"Going over the news source headlines in the montage...
AP: California rejects over 100k voting ballots. The article goes on to read this: The most common problem, by far, in California was missing the deadline for the ballot to be mailed and arrive. To count in the election, ballots must be postmarked on or before Election Day and received within three days afterward. Statewide, 70,330 ballots missed those marks.
Another 27,525 either didn’t have a signature, or the signature didn’t match the one on record for the voter
Breaking 911: Factual reporting? Rated very low.
Same story from NPR.org: There were only 9 military ballots. Four envelopes were empty Two were sealed. The rest were for Trump. In response Justin Levitt, a law professor said "It is the vital duty of government not to announce partial facts and 'potential issues' in pending investigations," Levitt said in an email interview. "Indeed, it's quite improper to announce the fact of an inquiry. And grotesquely improper to announce whom the ballots were cast for, as if that mattered in the investigation."
New York Post, Right-Center Bias, mixed factual reporting.
AP News states that the family didn't request the registration form, and were amused to receive it in the mail and promptly reported the issue. So, there wasn't any actual fraud there.
Zul Mirza was caught after 89 votes were fraudulent. Hardly enough to swing an election. Vigilance by law enforcement is working.

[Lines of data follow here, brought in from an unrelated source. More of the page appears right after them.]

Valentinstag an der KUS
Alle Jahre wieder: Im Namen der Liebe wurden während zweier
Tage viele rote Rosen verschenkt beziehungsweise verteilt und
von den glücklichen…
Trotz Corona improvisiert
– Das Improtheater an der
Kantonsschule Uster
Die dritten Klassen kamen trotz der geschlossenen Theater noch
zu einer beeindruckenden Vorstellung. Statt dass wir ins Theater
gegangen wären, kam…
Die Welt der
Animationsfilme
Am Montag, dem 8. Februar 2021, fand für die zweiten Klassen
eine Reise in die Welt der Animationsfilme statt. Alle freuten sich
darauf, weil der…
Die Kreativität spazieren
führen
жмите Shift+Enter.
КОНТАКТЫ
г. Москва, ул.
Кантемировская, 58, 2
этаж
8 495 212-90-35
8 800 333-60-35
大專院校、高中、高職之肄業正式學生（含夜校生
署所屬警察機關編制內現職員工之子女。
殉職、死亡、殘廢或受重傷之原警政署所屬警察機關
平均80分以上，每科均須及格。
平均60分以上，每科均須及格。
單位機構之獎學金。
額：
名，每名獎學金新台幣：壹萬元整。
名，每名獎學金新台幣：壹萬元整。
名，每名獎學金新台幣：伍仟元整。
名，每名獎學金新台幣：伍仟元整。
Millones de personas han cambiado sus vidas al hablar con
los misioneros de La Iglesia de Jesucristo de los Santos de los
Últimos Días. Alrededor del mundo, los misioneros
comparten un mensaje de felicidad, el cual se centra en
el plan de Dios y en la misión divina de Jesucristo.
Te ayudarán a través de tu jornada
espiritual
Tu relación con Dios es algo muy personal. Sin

So before I go on and run out of space to reply, I'd like to leave this here:
California GOP are setting up fake ballot boxes, which is against the law. In spite of this, they are continuing to do so.
As for your montage, it's largely a collection of misleading headlines that try to make alarmist claims about relatively small issues that fit within the statistics of voter fraud which state that the threat is negligible (at best.)"
Where are you getting the ratings from?